Selepas dari Baghdad, barulah Tartar menuju Mesir yang merupakan wilayah strategis sebab menjadi pintu masuk menuju benua Afrika dan Eropa. Kala itu Mamalik dipimpin oleh sultan yang masih belia, Nuruddin Ali. Demi menghadapi serbuan Tartar dan mempertahankan Mamalik, maka pada 12 November 1959, dengan pertimbangan ulama, Saifuddin Quthz akhirnya mengambil alih kendali pemerintahan.
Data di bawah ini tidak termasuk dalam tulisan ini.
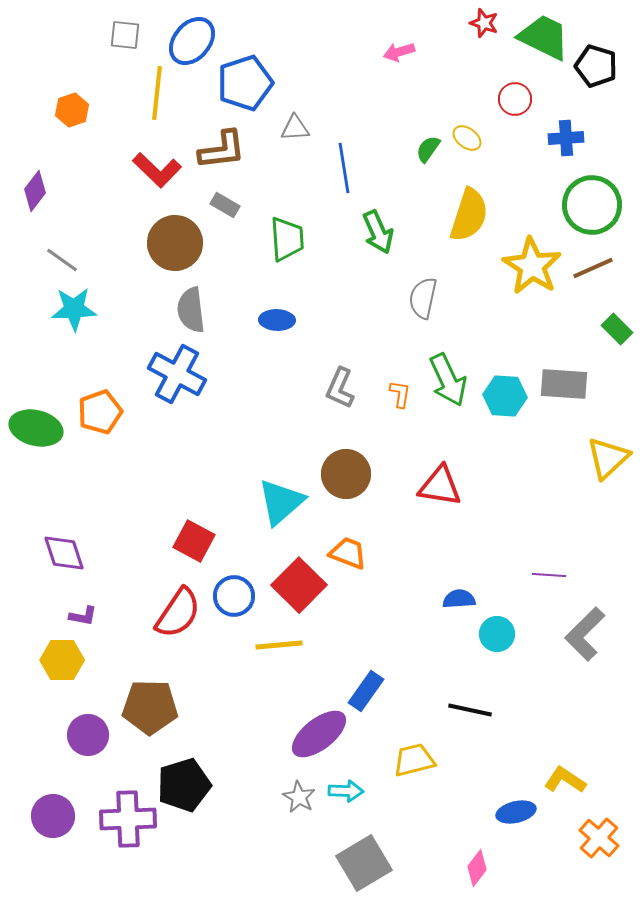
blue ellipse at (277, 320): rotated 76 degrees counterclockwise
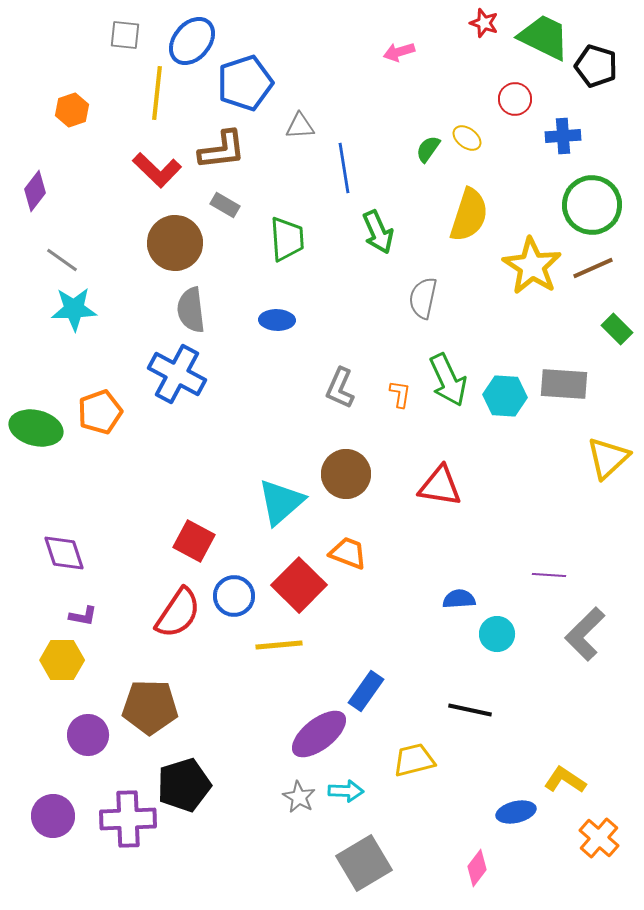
gray triangle at (295, 128): moved 5 px right, 2 px up
blue cross at (566, 138): moved 3 px left, 2 px up
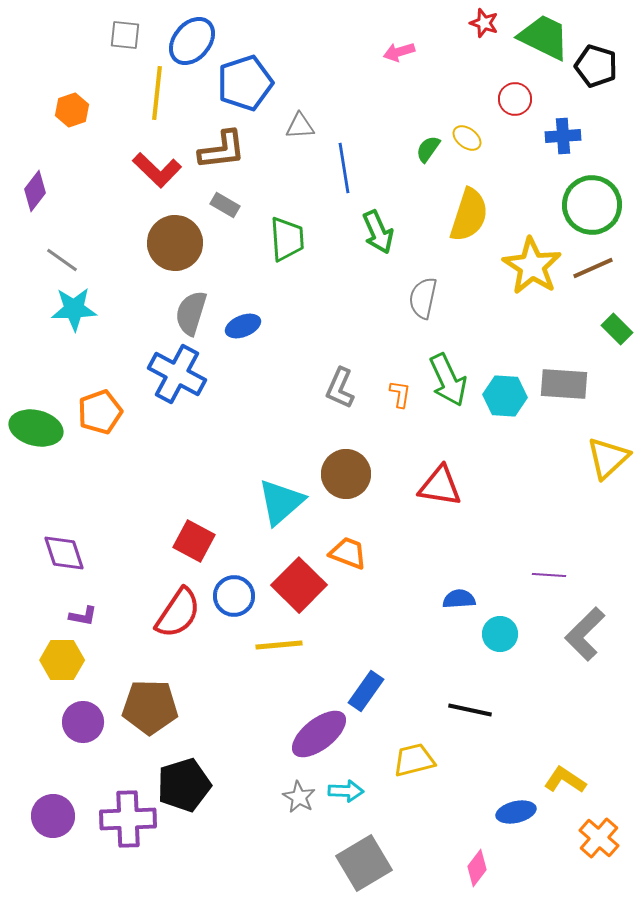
gray semicircle at (191, 310): moved 3 px down; rotated 24 degrees clockwise
blue ellipse at (277, 320): moved 34 px left, 6 px down; rotated 24 degrees counterclockwise
cyan circle at (497, 634): moved 3 px right
purple circle at (88, 735): moved 5 px left, 13 px up
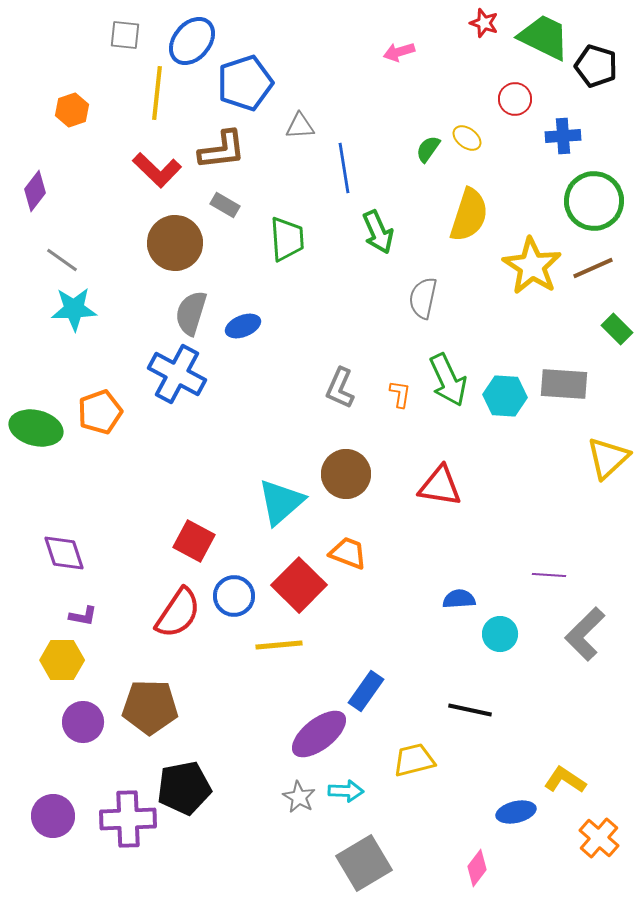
green circle at (592, 205): moved 2 px right, 4 px up
black pentagon at (184, 785): moved 3 px down; rotated 6 degrees clockwise
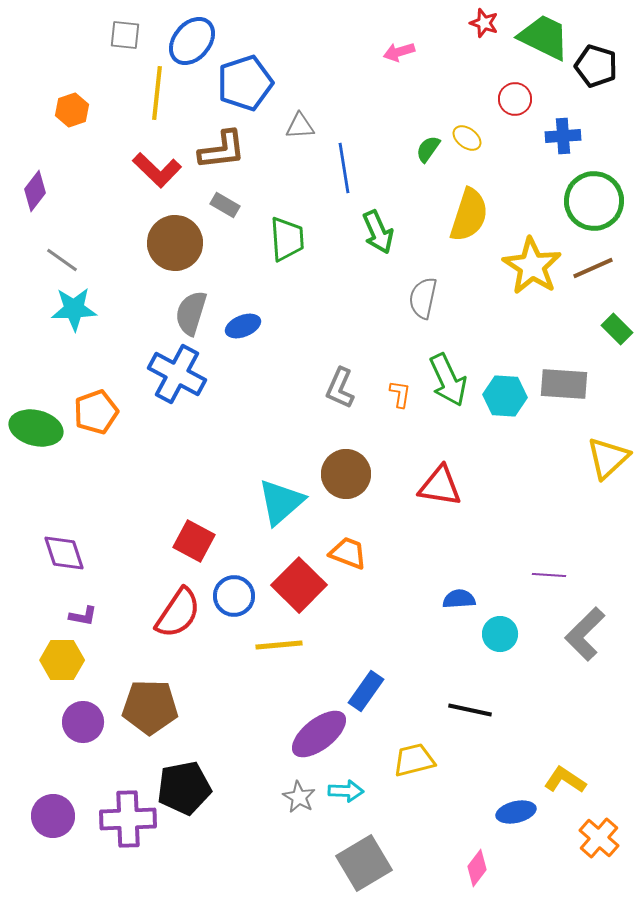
orange pentagon at (100, 412): moved 4 px left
Sebelum melancarkan serangan, Tartar yang dipimpin oleh Kitbugha, mengirim utusan dengan membawa surat untuk menggertak Dinasti Mamalik. Berikut salah satu isi surat tersebut. “… Kami tidak tahu kasih sayang terhadap mereka yang menangis, tidak juga rasa simpati pada mereka yang mengeluh. Kamu mendengar bahwa kami telah menaklukkan negeri-negeri, membersihkan bumi dari kejahatan, dan membunuh kebanyakan manusia.”

Menghadapi ancaman demikian, Saifuddin Quthz sama sekali tidak gentar. Malah, utusan Kitbugha dibunuh karena dianggap menjadi mata-mata untuk menyerang Mamalik. Tentu saja perbuatan Quthz ini membuat orang Tartar naik pitam dan akan segera melakukan penyerbuan.

Dalam kondisi demikian, Sultan yang masih mempunyai hubungan darah dengan Sultan Muhammad Khawarizmi Syah ini dengan cekatan menstabilkan kondisi masyarakatnya. Beliau membuat langkah-langkah strategis: bersinergi dengan ulama (waktu itu menggaet Syeikh Izz bin Abdussalam), menyatukan umat dan membesarkan jiwa mereka, menggalang dana, menyulut kembali ruh jihad, dan mengatur taktik perang. Sultan Saifduddin memilih strategi menyerang, dan memilih Ainun Jalut sebagai medan pertempuran. Beliau ikut turun ke gelanggang memimpin pertempuran bersama Panglima Baibars.

Kedua belah pihak berkemah di tanah suci Palestina pada bulan Juli 1260 dan akhirnya berhadapan di Ain Jalut pada tanggal 3 September dengan kekuatan yang hampir sama yaitu ± 20.000 tentara. Taktik yang dipakai oleh Panglima Baibars adalah dengan memancing keluar pasukan berkuda Tartar yang terkenal hebat sekaligus kejam ke arah lembah sempit sehingga terjebak. Baru kemudian pasukan kuda Panglima Baibars melakukan serangan balik dengan kekuatan penuh yang sebelumnya memang sudah bersembunyi di dekat lembah tersebut.

Akhirnya taktik ini menuai sukses besar. Pasukan berkuda Bani Mamalik secara meyakinkan berhasil mengalahkan pasukan berkuda Tartar yang belum pernah terkalahkan sebelumnya. Pihak Tartar terpaksa mundur dalam kekacauan bahkan panglima perang mereka, Kitbugha, berhasil ditawan dan akhirnya dieksekusi. Pada akhirnya, mitos kedigdayaan Tartar seketika runtuh pada 25 Ramadhan 658 H atau 3 September 1260 M.